Collection entries

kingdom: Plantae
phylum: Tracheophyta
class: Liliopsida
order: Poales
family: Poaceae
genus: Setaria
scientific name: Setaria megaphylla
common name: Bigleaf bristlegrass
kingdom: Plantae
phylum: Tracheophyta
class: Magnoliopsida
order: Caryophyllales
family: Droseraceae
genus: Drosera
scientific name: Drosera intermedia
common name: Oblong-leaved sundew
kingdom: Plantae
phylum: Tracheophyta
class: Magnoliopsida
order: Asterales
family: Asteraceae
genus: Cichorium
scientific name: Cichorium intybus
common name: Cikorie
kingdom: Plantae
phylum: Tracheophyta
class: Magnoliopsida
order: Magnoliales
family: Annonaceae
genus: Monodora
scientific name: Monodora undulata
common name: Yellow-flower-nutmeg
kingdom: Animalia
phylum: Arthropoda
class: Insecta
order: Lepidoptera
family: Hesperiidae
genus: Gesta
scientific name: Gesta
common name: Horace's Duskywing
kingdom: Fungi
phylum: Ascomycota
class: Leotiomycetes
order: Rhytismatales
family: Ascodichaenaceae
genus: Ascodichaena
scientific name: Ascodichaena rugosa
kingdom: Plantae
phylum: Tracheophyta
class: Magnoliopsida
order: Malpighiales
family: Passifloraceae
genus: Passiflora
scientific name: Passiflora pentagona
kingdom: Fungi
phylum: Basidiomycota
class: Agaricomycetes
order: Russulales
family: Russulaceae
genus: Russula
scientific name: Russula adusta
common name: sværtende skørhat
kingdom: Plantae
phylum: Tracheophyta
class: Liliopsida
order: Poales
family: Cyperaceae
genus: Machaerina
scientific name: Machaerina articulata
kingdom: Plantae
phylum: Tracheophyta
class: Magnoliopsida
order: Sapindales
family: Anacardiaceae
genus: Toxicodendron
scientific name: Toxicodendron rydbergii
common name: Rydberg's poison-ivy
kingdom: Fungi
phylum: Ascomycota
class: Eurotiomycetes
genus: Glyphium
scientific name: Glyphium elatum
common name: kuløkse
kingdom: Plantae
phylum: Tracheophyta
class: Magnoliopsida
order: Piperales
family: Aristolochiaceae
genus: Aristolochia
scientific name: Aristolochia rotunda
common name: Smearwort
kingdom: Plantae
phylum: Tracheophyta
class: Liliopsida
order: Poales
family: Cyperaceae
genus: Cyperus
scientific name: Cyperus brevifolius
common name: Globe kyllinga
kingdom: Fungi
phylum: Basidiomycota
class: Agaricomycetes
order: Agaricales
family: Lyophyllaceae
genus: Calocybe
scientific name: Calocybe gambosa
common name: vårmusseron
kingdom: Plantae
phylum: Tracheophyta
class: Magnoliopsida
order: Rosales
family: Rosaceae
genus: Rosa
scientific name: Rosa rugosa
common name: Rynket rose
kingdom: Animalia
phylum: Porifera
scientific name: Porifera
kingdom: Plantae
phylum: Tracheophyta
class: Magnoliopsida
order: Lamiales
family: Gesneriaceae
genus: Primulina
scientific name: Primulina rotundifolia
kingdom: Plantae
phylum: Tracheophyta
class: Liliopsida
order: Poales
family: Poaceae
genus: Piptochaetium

__Task__
Change "common name" to "vernacular name" in every one of the rows, keeping all other text identical.

__Solution to this task__
kingdom: Plantae
phylum: Tracheophyta
class: Liliopsida
order: Poales
family: Poaceae
genus: Setaria
scientific name: Setaria megaphylla
vernacular name: Bigleaf bristlegrass
kingdom: Plantae
phylum: Tracheophyta
class: Magnoliopsida
order: Caryophyllales
family: Droseraceae
genus: Drosera
scientific name: Drosera intermedia
vernacular name: Oblong-leaved sundew
kingdom: Plantae
phylum: Tracheophyta
class: Magnoliopsida
order: Asterales
family: Asteraceae
genus: Cichorium
scientific name: Cichorium intybus
vernacular name: Cikorie
kingdom: Plantae
phylum: Tracheophyta
class: Magnoliopsida
order: Magnoliales
family: Annonaceae
genus: Monodora
scientific name: Monodora undulata
vernacular name: Yellow-flower-nutmeg
kingdom: Animalia
phylum: Arthropoda
class: Insecta
order: Lepidoptera
family: Hesperiidae
genus: Gesta
scientific name: Gesta
vernacular name: Horace's Duskywing
kingdom: Fungi
phylum: Ascomycota
class: Leotiomycetes
order: Rhytismatales
family: Ascodichaenaceae
genus: Ascodichaena
scientific name: Ascodichaena rugosa
kingdom: Plantae
phylum: Tracheophyta
class: Magnoliopsida
order: Malpighiales
family: Passifloraceae
genus: Passiflora
scientific name: Passiflora pentagona
kingdom: Fungi
phylum: Basidiomycota
class: Agaricomycetes
order: Russulales
family: Russulaceae
genus: Russula
scientific name: Russula adusta
vernacular name: sværtende skørhat
kingdom: Plantae
phylum: Tracheophyta
class: Liliopsida
order: Poales
family: Cyperaceae
genus: Machaerina
scientific name: Machaerina articulata
kingdom: Plantae
phylum: Tracheophyta
class: Magnoliopsida
order: Sapindales
family: Anacardiaceae
genus: Toxicodendron
scientific name: Toxicodendron rydbergii
vernacular name: Rydberg's poison-ivy
kingdom: Fungi
phylum: Ascomycota
class: Eurotiomycetes
genus: Glyphium
scientific name: Glyphium elatum
vernacular name: kuløkse
kingdom: Plantae
phylum: Tracheophyta
class: Magnoliopsida
order: Piperales
family: Aristolochiaceae
genus: Aristolochia
scientific name: Aristolochia rotunda
vernacular name: Smearwort
kingdom: Plantae
phylum: Tracheophyta
class: Liliopsida
order: Poales
family: Cyperaceae
genus: Cyperus
scientific name: Cyperus brevifolius
vernacular name: Globe kyllinga
kingdom: Fungi
phylum: Basidiomycota
class: Agaricomycetes
order: Agaricales
family: Lyophyllaceae
genus: Calocybe
scientific name: Calocybe gambosa
vernacular name: vårmusseron
kingdom: Plantae
phylum: Tracheophyta
class: Magnoliopsida
order: Rosales
family: Rosaceae
genus: Rosa
scientific name: Rosa rugosa
vernacular name: Rynket rose
kingdom: Animalia
phylum: Porifera
scientific name: Porifera
kingdom: Plantae
phylum: Tracheophyta
class: Magnoliopsida
order: Lamiales
family: Gesneriaceae
genus: Primulina
scientific name: Primulina rotundifolia
kingdom: Plantae
phylum: Tracheophyta
class: Liliopsida
order: Poales
family: Poaceae
genus: Piptochaetium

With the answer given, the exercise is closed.